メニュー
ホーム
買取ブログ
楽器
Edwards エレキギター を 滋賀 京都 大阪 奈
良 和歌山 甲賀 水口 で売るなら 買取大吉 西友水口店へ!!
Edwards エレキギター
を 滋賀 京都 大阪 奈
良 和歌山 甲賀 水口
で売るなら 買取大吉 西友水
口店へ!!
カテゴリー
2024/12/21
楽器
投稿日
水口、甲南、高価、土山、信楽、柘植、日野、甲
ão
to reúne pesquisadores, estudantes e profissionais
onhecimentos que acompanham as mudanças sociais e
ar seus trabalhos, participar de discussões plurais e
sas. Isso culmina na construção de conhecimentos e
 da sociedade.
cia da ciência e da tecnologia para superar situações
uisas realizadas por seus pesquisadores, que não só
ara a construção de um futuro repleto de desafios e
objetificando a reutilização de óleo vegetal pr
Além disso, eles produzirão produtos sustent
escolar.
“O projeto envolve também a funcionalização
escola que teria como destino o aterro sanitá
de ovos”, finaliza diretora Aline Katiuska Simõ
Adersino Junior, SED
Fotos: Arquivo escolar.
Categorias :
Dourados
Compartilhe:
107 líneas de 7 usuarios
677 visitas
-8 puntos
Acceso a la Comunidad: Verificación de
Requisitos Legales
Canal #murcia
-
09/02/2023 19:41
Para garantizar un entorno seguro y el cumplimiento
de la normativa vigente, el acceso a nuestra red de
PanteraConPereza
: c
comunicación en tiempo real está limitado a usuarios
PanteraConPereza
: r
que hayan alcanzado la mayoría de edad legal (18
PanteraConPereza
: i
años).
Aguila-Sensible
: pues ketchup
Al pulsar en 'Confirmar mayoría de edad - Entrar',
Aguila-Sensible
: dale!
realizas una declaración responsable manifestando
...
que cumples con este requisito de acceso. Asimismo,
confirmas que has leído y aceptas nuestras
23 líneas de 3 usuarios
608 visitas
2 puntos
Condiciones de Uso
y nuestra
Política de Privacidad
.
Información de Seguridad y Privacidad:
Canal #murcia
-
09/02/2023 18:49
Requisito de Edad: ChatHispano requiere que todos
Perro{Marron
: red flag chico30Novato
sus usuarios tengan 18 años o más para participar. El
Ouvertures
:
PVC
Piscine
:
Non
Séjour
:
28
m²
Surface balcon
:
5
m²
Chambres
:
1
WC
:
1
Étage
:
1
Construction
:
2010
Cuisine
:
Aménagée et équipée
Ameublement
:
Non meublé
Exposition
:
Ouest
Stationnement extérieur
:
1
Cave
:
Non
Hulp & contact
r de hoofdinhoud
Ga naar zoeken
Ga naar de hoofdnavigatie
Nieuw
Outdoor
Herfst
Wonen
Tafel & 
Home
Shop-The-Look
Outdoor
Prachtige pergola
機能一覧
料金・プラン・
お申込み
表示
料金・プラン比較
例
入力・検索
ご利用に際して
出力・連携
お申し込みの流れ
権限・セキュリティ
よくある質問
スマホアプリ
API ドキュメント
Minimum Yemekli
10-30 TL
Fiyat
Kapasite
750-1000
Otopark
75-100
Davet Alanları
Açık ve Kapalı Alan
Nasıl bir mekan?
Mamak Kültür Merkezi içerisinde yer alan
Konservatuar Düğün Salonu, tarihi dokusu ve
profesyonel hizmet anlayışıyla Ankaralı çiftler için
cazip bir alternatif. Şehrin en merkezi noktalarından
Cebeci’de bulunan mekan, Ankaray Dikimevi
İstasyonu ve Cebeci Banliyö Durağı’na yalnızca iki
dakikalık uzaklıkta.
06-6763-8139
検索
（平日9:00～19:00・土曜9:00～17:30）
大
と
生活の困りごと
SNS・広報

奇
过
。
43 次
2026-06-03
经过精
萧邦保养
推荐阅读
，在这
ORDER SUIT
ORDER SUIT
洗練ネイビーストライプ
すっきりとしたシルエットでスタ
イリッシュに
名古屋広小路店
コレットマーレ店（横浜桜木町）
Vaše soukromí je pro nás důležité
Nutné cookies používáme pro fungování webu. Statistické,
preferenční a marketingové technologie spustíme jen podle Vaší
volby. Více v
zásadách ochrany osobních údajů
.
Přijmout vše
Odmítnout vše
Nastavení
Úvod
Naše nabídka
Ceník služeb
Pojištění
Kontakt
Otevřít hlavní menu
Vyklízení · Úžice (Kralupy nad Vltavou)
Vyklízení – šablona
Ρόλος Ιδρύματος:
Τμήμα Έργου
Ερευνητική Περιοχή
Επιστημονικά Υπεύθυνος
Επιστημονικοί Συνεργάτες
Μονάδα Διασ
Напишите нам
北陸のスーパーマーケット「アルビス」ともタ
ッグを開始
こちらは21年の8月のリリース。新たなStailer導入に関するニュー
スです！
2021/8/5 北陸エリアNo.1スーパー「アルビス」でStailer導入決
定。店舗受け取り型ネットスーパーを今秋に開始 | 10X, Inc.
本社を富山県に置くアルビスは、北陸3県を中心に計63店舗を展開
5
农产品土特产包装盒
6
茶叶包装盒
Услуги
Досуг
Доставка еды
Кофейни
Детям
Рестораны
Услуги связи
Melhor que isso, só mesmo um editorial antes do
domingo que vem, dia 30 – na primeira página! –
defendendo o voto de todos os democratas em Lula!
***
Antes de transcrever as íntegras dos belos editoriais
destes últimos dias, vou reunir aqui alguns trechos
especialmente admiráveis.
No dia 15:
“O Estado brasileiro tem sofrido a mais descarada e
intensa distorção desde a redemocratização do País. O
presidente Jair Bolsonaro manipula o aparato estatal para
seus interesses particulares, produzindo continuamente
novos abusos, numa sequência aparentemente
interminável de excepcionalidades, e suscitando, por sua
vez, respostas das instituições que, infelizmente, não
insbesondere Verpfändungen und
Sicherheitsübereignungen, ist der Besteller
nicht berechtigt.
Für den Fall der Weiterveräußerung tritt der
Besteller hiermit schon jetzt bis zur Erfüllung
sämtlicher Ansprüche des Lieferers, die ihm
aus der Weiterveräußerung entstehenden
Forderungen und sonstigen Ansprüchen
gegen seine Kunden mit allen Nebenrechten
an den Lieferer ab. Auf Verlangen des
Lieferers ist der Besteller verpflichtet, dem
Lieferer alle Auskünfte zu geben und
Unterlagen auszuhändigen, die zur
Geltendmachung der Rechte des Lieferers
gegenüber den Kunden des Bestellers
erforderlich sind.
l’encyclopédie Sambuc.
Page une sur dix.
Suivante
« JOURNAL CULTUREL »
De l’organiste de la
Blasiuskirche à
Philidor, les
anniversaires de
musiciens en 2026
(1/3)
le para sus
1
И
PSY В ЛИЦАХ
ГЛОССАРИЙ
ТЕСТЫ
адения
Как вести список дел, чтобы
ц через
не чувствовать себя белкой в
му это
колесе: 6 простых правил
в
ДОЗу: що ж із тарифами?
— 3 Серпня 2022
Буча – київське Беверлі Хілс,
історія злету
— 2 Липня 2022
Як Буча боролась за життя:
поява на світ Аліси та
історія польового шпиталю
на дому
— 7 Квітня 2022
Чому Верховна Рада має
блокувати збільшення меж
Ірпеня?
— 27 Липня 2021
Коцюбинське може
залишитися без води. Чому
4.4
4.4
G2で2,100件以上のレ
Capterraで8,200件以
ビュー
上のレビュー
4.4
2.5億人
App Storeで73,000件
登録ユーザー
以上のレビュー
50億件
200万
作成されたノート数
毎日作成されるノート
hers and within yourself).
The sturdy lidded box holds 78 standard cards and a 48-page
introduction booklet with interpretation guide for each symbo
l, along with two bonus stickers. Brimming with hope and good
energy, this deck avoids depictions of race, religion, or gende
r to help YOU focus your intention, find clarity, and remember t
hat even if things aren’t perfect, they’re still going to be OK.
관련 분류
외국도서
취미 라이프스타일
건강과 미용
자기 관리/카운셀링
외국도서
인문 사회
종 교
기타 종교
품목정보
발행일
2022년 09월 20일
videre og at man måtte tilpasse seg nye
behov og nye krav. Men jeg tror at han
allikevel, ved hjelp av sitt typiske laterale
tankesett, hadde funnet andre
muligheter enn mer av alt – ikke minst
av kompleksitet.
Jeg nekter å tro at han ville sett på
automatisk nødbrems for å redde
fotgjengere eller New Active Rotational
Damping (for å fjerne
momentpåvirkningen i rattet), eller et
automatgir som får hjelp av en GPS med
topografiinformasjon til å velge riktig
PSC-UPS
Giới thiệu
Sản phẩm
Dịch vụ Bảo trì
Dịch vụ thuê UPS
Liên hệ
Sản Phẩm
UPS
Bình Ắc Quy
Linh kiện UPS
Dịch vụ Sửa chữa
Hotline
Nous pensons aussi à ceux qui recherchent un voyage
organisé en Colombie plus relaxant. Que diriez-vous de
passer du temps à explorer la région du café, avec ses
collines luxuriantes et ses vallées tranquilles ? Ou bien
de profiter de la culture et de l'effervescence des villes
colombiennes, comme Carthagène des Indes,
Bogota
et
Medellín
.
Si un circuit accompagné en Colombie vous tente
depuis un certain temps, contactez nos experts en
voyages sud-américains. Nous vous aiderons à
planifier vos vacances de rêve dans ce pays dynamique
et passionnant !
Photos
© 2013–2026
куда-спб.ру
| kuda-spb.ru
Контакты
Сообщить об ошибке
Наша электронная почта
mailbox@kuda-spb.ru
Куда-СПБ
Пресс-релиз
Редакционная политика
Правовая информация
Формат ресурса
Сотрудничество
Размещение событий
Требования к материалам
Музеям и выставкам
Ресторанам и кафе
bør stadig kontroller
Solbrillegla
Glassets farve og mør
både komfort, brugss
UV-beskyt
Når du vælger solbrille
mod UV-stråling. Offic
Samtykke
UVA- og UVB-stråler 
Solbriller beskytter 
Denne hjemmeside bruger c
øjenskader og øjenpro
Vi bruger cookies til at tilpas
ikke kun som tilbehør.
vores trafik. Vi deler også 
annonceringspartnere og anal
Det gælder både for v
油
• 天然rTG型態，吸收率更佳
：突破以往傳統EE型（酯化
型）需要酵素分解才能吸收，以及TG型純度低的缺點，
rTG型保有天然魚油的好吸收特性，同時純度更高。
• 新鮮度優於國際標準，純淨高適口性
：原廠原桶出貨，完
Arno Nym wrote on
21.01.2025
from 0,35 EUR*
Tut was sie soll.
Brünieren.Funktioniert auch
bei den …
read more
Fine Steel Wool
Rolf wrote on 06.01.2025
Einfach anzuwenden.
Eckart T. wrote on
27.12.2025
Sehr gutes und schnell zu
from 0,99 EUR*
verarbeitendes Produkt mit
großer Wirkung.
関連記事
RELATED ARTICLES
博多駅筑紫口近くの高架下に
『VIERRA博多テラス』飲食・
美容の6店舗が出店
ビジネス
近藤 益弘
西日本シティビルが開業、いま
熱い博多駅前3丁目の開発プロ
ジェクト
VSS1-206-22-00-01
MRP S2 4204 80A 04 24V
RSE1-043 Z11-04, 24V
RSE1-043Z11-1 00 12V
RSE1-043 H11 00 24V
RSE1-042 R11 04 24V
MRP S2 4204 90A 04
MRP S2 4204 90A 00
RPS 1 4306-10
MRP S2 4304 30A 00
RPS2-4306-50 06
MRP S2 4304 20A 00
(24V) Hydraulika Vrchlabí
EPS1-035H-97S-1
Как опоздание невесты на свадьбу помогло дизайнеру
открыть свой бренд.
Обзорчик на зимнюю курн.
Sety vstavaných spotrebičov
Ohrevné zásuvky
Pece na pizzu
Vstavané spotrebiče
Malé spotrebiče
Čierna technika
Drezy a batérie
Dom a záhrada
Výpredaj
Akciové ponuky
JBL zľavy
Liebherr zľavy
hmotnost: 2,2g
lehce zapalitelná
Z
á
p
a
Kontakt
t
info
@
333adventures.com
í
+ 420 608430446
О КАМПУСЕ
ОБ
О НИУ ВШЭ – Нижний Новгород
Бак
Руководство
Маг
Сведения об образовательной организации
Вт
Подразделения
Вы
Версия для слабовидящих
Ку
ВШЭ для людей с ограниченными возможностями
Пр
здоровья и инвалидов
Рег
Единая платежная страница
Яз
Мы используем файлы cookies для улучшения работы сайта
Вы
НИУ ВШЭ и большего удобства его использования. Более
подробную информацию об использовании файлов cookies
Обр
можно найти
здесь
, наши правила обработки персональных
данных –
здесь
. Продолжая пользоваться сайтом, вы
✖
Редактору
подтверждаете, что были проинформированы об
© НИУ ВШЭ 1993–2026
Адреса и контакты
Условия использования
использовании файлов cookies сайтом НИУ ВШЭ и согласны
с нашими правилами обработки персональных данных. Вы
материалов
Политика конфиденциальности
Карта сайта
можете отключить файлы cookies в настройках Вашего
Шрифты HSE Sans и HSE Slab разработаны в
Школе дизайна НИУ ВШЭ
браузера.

════════════════

From the records above, print only the lines between the one holding "mailbox@kuda-spb.ru" and the one holding "RSE1-043Z11-1 00 12V", inclusive, exactly as they stand.

- ANSWER SECTION:
mailbox@kuda-spb.ru
Куда-СПБ
Пресс-релиз
Редакционная политика
Правовая информация
Формат ресурса
Сотрудничество
Размещение событий
Требования к материалам
Музеям и выставкам
Ресторанам и кафе
bør stadig kontroller
Solbrillegla
Glassets farve og mør
både komfort, brugss
UV-beskyt
Når du vælger solbrille
mod UV-stråling. Offic
Samtykke
UVA- og UVB-stråler 
Solbriller beskytter 
Denne hjemmeside bruger c
øjenskader og øjenpro
Vi bruger cookies til at tilpas
ikke kun som tilbehør.
vores trafik. Vi deler også 
annonceringspartnere og anal
Det gælder både for v
油
• 天然rTG型態，吸收率更佳
：突破以往傳統EE型（酯化
型）需要酵素分解才能吸收，以及TG型純度低的缺點，
rTG型保有天然魚油的好吸收特性，同時純度更高。
• 新鮮度優於國際標準，純淨高適口性
：原廠原桶出貨，完
Arno Nym wrote on
21.01.2025
from 0,35 EUR*
Tut was sie soll.
Brünieren.Funktioniert auch
bei den …
read more
Fine Steel Wool
Rolf wrote on 06.01.2025
Einfach anzuwenden.
Eckart T. wrote on
27.12.2025
Sehr gutes und schnell zu
from 0,99 EUR*
verarbeitendes Produkt mit
großer Wirkung.
関連記事
RELATED ARTICLES
博多駅筑紫口近くの高架下に
『VIERRA博多テラス』飲食・
美容の6店舗が出店
ビジネス
近藤 益弘
西日本シティビルが開業、いま
熱い博多駅前3丁目の開発プロ
ジェクト
VSS1-206-22-00-01
MRP S2 4204 80A 04 24V
RSE1-043 Z11-04, 24V
RSE1-043Z11-1 00 12V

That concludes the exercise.